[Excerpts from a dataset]
========================================
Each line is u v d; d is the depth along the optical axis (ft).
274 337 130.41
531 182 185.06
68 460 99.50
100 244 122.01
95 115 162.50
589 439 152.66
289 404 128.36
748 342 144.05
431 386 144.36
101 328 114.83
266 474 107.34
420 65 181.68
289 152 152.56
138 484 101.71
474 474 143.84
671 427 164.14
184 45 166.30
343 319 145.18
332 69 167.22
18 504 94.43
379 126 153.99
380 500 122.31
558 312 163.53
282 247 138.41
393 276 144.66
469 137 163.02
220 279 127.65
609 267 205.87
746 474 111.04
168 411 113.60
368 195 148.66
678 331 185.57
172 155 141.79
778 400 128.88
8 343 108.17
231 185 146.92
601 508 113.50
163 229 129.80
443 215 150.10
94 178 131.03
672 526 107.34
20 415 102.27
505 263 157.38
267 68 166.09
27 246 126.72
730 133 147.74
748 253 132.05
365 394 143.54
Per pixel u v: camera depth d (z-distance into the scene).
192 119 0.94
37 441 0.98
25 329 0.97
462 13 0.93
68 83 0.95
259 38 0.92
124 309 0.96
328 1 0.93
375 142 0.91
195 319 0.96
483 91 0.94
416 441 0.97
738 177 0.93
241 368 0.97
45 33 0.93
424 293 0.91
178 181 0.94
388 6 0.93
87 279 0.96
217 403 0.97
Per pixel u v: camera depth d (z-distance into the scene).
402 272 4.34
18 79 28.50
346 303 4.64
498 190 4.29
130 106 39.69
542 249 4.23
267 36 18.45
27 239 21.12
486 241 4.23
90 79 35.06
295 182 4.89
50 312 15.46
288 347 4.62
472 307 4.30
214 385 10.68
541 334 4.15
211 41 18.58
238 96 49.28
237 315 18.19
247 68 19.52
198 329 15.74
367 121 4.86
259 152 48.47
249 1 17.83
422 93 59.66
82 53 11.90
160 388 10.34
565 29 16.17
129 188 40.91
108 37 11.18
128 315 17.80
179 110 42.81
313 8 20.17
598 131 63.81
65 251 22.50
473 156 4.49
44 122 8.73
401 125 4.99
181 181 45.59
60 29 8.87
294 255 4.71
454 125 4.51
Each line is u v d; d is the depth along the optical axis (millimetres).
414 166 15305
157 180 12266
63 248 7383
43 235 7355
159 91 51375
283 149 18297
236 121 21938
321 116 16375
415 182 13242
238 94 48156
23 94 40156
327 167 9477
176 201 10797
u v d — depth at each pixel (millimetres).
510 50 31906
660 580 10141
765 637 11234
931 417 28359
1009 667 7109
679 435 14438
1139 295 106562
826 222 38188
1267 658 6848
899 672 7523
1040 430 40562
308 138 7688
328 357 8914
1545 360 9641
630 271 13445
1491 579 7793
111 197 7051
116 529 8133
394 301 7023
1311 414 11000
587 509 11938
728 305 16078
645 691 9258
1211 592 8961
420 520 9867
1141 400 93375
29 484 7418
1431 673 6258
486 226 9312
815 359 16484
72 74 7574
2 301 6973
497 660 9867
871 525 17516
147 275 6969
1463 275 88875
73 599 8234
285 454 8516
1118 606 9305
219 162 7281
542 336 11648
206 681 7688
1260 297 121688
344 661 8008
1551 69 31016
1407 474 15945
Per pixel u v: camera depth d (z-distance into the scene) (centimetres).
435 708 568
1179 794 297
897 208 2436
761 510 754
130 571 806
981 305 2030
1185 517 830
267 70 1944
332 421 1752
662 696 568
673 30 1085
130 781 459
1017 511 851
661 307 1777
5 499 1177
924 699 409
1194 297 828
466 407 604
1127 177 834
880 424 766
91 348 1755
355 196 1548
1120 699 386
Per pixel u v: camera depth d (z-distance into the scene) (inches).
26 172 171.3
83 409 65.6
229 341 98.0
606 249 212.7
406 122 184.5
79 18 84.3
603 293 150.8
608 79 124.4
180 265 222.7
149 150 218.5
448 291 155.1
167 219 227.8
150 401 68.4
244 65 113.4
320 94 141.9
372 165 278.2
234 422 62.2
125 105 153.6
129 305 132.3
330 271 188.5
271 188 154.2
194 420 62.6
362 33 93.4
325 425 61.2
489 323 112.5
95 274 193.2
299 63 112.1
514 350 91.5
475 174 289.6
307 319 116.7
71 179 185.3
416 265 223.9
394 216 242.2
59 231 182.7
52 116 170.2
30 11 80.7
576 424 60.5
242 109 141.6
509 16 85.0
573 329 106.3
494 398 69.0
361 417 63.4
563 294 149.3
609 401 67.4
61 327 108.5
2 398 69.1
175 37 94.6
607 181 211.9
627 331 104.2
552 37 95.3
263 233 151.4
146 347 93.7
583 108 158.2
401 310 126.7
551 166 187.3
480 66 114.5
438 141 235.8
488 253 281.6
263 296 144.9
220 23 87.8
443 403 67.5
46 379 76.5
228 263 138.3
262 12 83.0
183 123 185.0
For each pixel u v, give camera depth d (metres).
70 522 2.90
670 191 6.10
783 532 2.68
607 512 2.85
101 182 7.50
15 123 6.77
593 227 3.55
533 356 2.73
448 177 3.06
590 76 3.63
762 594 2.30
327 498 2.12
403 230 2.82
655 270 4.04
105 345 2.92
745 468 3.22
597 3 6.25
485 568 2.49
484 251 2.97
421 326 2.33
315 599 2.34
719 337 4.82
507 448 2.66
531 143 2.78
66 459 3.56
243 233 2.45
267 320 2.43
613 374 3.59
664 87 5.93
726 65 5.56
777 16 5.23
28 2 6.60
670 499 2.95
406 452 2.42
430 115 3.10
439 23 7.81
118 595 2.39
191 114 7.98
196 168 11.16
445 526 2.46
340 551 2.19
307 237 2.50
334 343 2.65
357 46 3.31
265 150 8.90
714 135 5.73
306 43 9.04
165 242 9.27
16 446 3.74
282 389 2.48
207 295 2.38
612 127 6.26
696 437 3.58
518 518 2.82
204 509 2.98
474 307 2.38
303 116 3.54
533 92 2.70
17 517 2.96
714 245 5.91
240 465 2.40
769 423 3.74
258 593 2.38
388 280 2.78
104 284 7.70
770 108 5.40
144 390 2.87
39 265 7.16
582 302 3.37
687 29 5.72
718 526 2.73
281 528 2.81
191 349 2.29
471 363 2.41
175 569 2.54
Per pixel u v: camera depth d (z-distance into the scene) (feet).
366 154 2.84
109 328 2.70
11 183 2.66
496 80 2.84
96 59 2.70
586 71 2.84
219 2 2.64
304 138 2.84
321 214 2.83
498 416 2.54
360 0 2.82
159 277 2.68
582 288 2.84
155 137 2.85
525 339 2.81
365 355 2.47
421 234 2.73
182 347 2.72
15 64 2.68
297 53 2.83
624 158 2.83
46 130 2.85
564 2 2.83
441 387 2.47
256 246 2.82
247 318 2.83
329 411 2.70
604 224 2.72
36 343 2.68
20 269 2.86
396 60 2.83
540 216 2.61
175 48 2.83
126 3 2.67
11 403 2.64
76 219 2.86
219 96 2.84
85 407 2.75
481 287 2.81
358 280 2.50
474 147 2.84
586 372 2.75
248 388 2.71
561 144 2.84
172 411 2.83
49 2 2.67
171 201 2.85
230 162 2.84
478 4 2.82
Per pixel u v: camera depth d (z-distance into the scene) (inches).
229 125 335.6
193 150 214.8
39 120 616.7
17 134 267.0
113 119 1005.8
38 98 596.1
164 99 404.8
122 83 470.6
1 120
========================================
# [Directions for this task]
Copy out every line in the entries above that holds "camera".

# [Written answer]
Per pixel u v: camera depth d (z-distance into the scene).
Per pixel u v: camera depth d (z-distance into the scene).
Per pixel u v: camera depth d (z-distance into the scene) (centimetres).
Per pixel u v: camera depth d (z-distance into the scene) (inches).
For each pixel u v, give camera depth d (metres).
Per pixel u v: camera depth d (z-distance into the scene) (feet).
Per pixel u v: camera depth d (z-distance into the scene) (inches).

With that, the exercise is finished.